Bu bela ile mücadele palyatif tedbirlerle mümkün değildir. Şayet başarılı olmak isteniyorsa, bataklığı kurutmayı amaçlayan küresel boyutta ve kapsamlı bir stratejinin benimsenmesi şarttır. DEAŞ’ı Irak’ta bertaraf etseniz bile bu sefer başka isimlerle bir başka yerde karşımıza çıkacaktır. Suriye’deki krizin çözülmesi, işte bu sebeple büyük önem taşıyor. DEAŞ’ın ilerlemesinin son dönemde Irak’ta kısmen durdurulduğunu görüyoruz.

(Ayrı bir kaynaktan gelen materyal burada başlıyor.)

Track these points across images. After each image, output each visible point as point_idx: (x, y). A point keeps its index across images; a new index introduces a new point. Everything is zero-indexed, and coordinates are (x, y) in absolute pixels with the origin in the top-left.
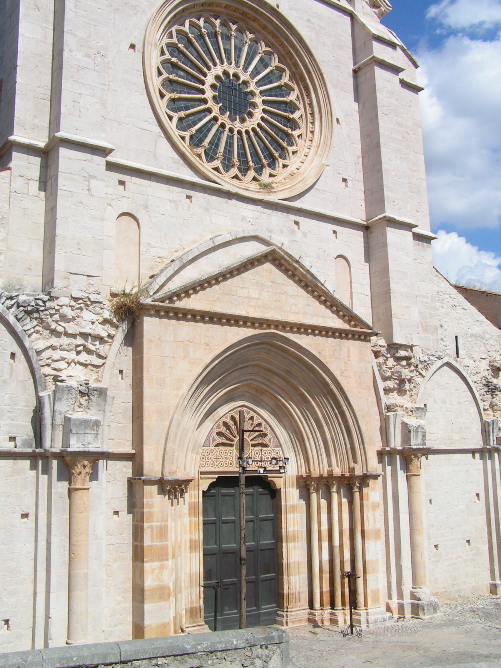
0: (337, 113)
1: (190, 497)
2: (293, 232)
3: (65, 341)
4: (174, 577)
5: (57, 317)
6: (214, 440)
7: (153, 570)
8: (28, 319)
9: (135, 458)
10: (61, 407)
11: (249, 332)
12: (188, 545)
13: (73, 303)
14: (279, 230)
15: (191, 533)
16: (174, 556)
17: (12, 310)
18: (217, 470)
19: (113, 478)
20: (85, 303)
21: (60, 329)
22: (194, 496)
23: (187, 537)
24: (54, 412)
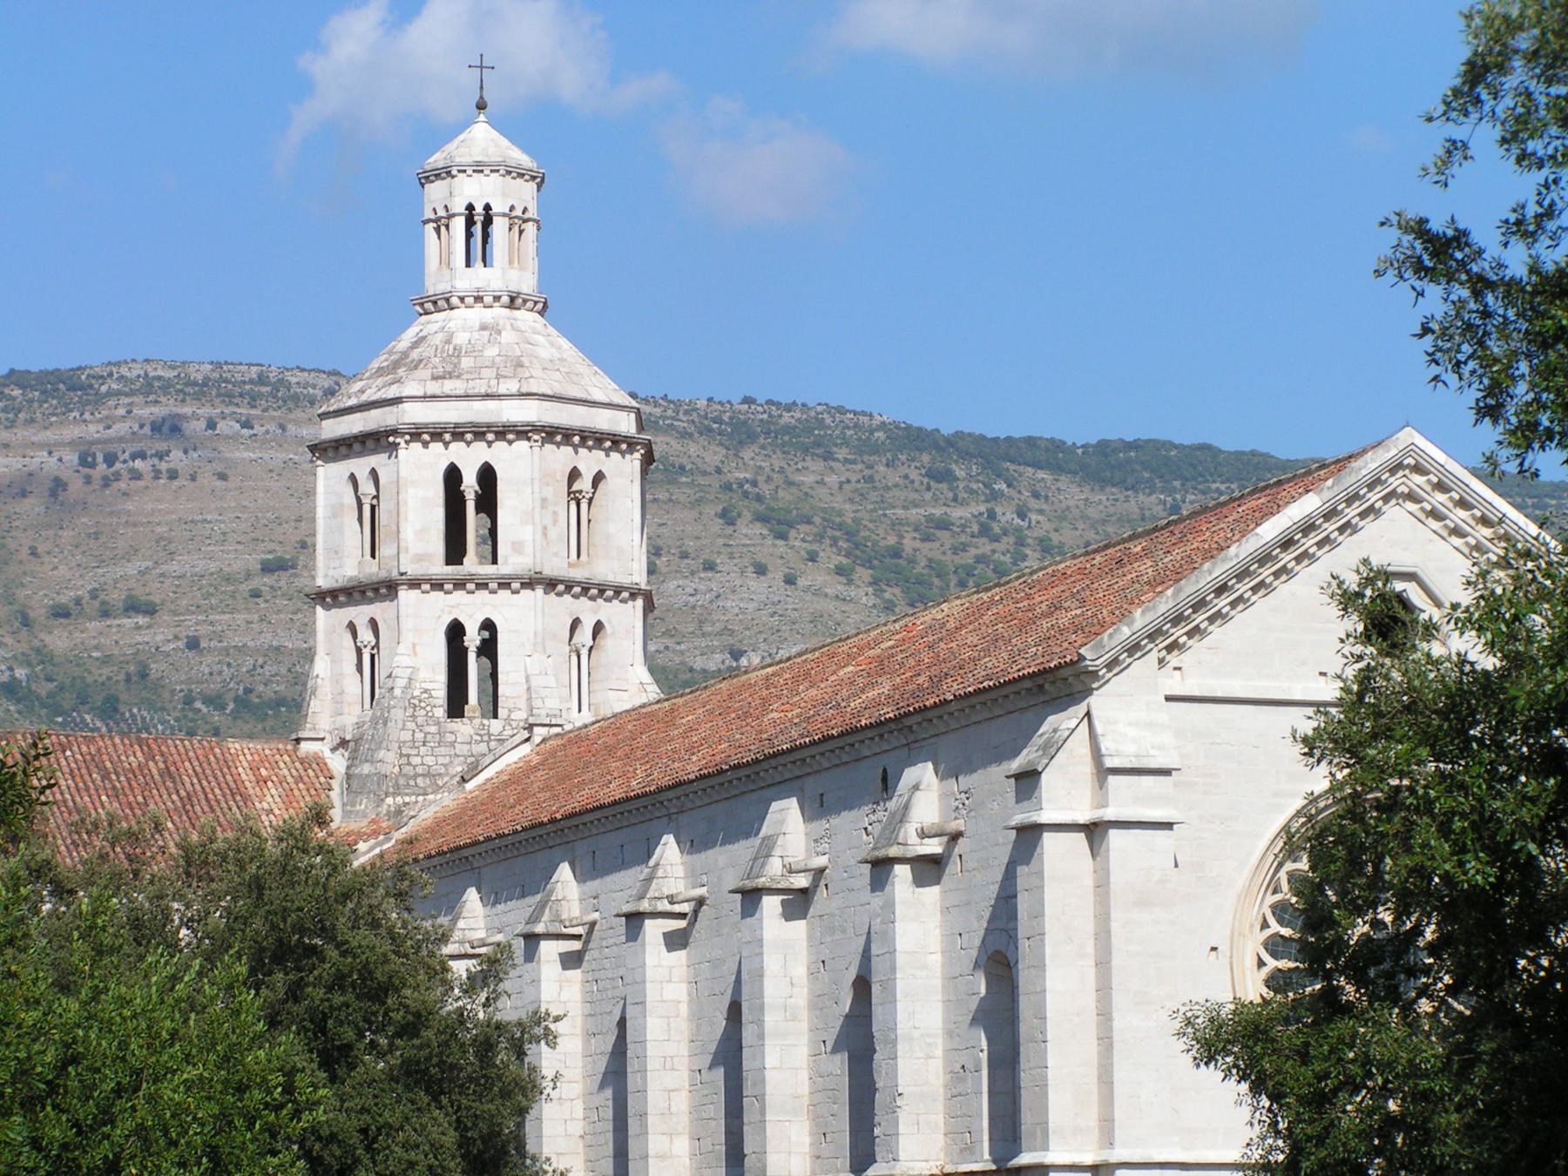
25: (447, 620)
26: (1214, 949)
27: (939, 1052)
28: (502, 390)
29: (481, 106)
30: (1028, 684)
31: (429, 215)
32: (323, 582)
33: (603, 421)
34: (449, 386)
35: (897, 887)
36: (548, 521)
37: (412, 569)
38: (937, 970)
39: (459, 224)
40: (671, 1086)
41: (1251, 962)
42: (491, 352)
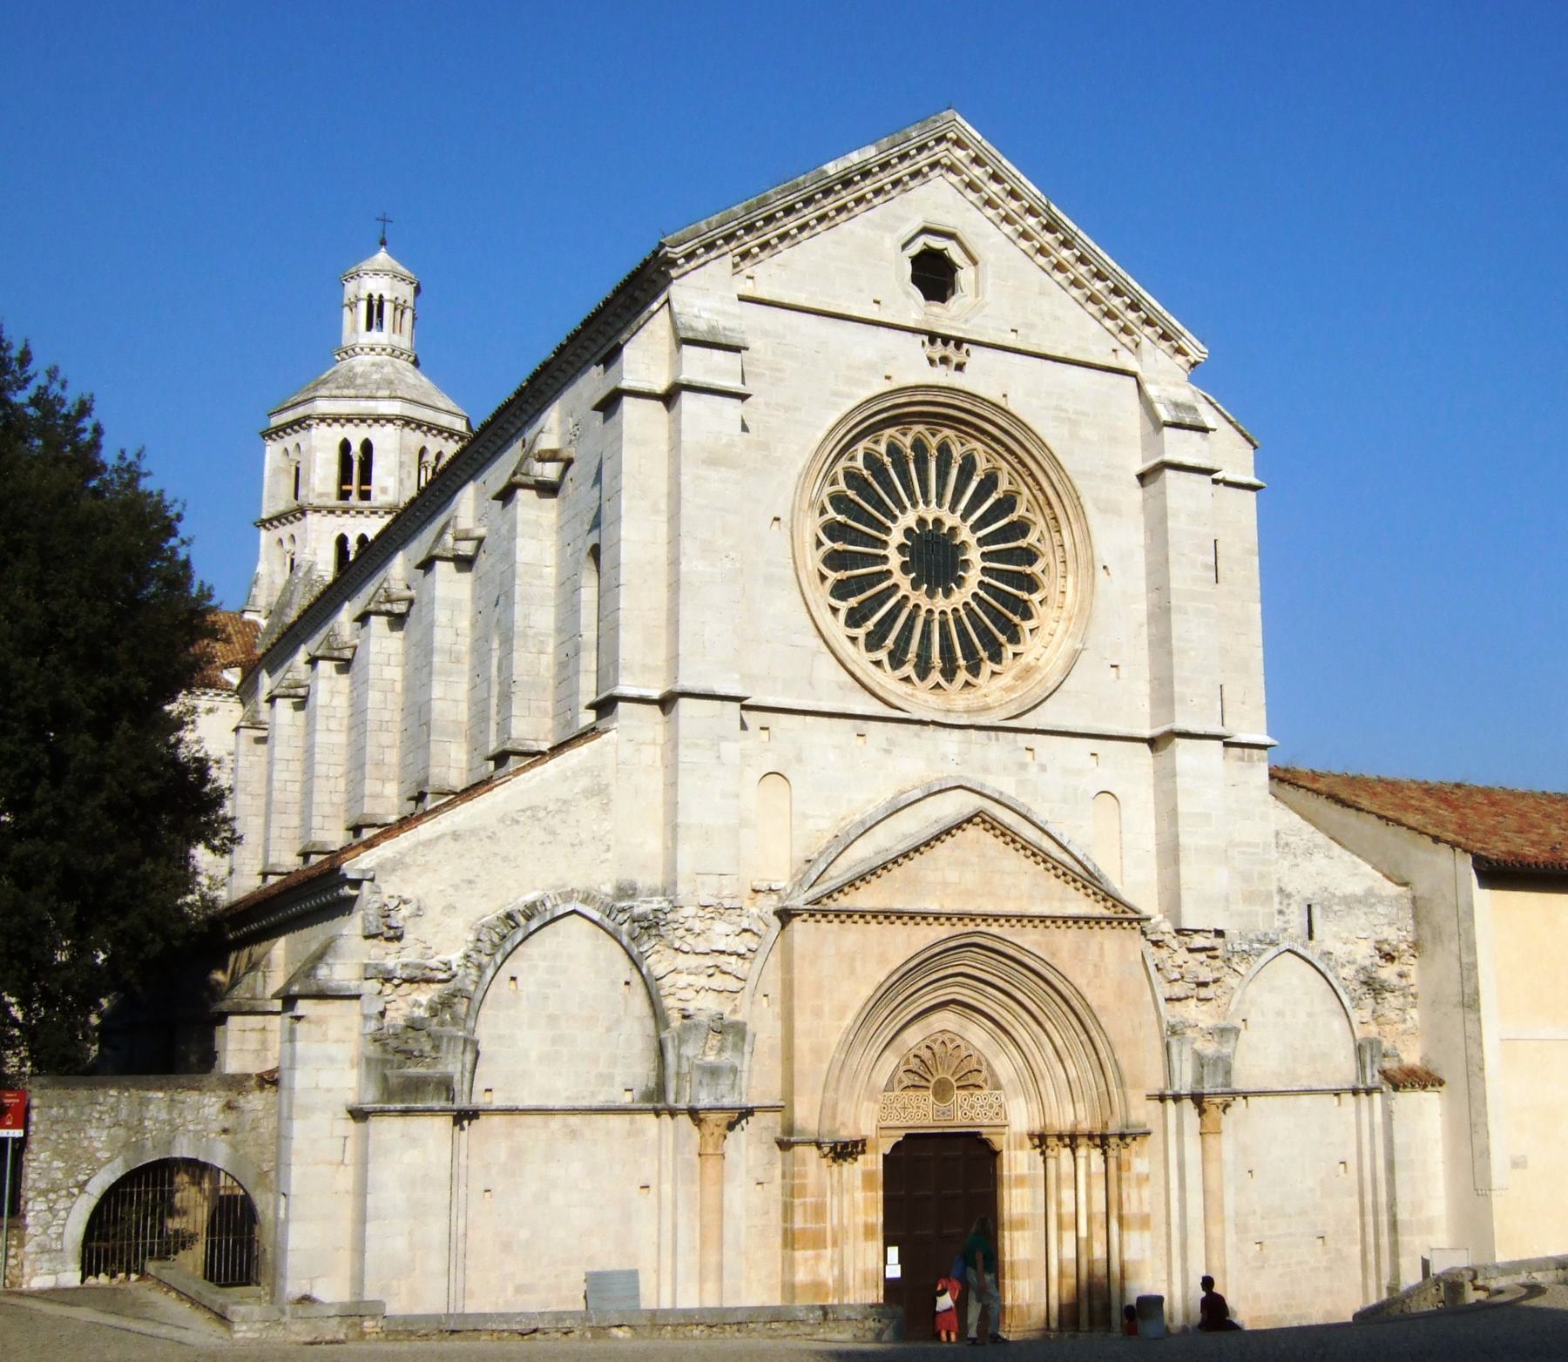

Tıkrit şimdilik DEAŞ’tan temizlendi. Kuşkusuz bu aşamada kazanımların baki kılınması da önemli. Halkın geri kazanılmasının ve DEAŞ işgalindeki yerlerin yine yerel unsurlarca kurtarılmasının DEAŞ’ın tam anlamıyla bertaraf edilmesine ciddi katkı sağlayacağına inanıyoruz. DEAŞ, mezhepsel fay hatları üzerinden bir siyaset inşa etmeye çalışıyor. Farklılıkları istismar ederek, gerilimleri tırmandırarak, hatta kışkırtarak mevzi kazanmanın çabası içindedir.
Şunu bir defa çok iyi bilmemiz lazım: DEAŞ, ümmetimizi parçalamanın gayreti içerisinde olan önemli bir virüstür, bunu böyle görmemiz lazım. Başkaları aynı yolu izlemektedir ve burada da DEAŞ’ı ciddi manada bunlar kullanmaktadırlar. Sonuç; tabii ki DEAŞ’ın lehine gözükmekte, örgüt kazançlı çıkmaktadır.
Şunu çok iyi değerlendirmemiz lazım: Bütün bu silah kaynakları nereden, bu parasal kaynaklar nereden? Kendilerinin böyle bir kaynağı yok, peki nereden geliyor; bunun üzerinde ısrarla durulması lazım. İslam dünyasının dışındaki gayri İslami, Hristiyan dünyasından vesaire, bu örgütün içerisinde yer alanlar herhalde burayı benimsedikleri için yer almıyorlar; bu soruya da bir cevap bulmamız lazım, bunlar da bizim için çok çok önem arz ediyor.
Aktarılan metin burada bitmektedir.